= Work instructions =
Once the pictures are set aside, transcribe the remaining data exactly.
*** Data provided ***
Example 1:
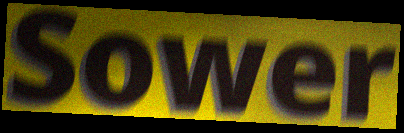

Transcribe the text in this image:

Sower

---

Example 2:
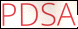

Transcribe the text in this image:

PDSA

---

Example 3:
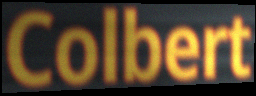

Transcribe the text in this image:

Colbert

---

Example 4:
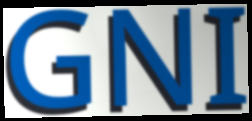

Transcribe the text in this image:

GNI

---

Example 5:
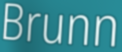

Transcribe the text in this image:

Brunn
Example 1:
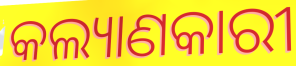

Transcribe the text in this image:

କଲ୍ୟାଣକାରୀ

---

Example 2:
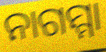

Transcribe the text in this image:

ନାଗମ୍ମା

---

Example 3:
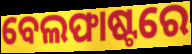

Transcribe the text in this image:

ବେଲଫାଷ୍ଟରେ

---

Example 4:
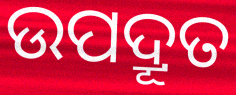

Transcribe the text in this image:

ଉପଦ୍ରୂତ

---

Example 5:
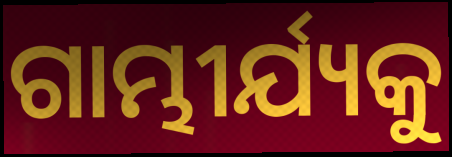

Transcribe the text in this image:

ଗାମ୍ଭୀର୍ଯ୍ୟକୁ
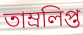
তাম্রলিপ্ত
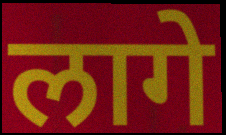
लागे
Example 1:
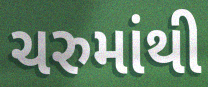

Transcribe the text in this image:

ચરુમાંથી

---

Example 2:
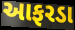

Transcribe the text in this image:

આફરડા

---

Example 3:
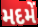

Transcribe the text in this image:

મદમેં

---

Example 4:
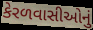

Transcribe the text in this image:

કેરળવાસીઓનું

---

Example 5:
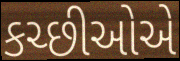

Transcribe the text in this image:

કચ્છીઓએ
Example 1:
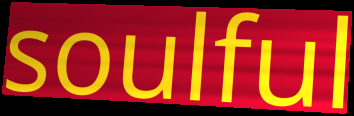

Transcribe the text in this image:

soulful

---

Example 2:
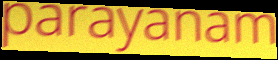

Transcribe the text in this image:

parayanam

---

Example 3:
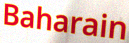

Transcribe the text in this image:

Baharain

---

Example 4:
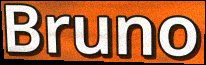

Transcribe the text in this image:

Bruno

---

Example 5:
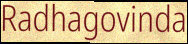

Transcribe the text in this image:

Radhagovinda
*** End of Data provided ***
= Answer for the task =
Example 1:

Transcribe the text in this image:

Sower

---

Example 2:

Transcribe the text in this image:

PDSA

---

Example 3:

Transcribe the text in this image:

Colbert

---

Example 4:

Transcribe the text in this image:

GNI

---

Example 5:

Transcribe the text in this image:

Brunn
Example 1:

Transcribe the text in this image:

କଲ୍ୟାଣକାରୀ

---

Example 2:

Transcribe the text in this image:

ନାଗମ୍ମା

---

Example 3:

Transcribe the text in this image:

ବେଲଫାଷ୍ଟରେ

---

Example 4:

Transcribe the text in this image:

ଉପଦ୍ରୂତ

---

Example 5:

Transcribe the text in this image:

ଗାମ୍ଭୀର୍ଯ୍ୟକୁ
তাম্রলিপ্ত
लागे
Example 1:

Transcribe the text in this image:

ચરુમાંથી

---

Example 2:

Transcribe the text in this image:

આફરડા

---

Example 3:

Transcribe the text in this image:

મદમેં

---

Example 4:

Transcribe the text in this image:

કેરળવાસીઓનું

---

Example 5:

Transcribe the text in this image:

કચ્છીઓએ
Example 1:

Transcribe the text in this image:

soulful

---

Example 2:

Transcribe the text in this image:

parayanam

---

Example 3:

Transcribe the text in this image:

Baharain

---

Example 4:

Transcribe the text in this image:

Bruno

---

Example 5:

Transcribe the text in this image:

Radhagovinda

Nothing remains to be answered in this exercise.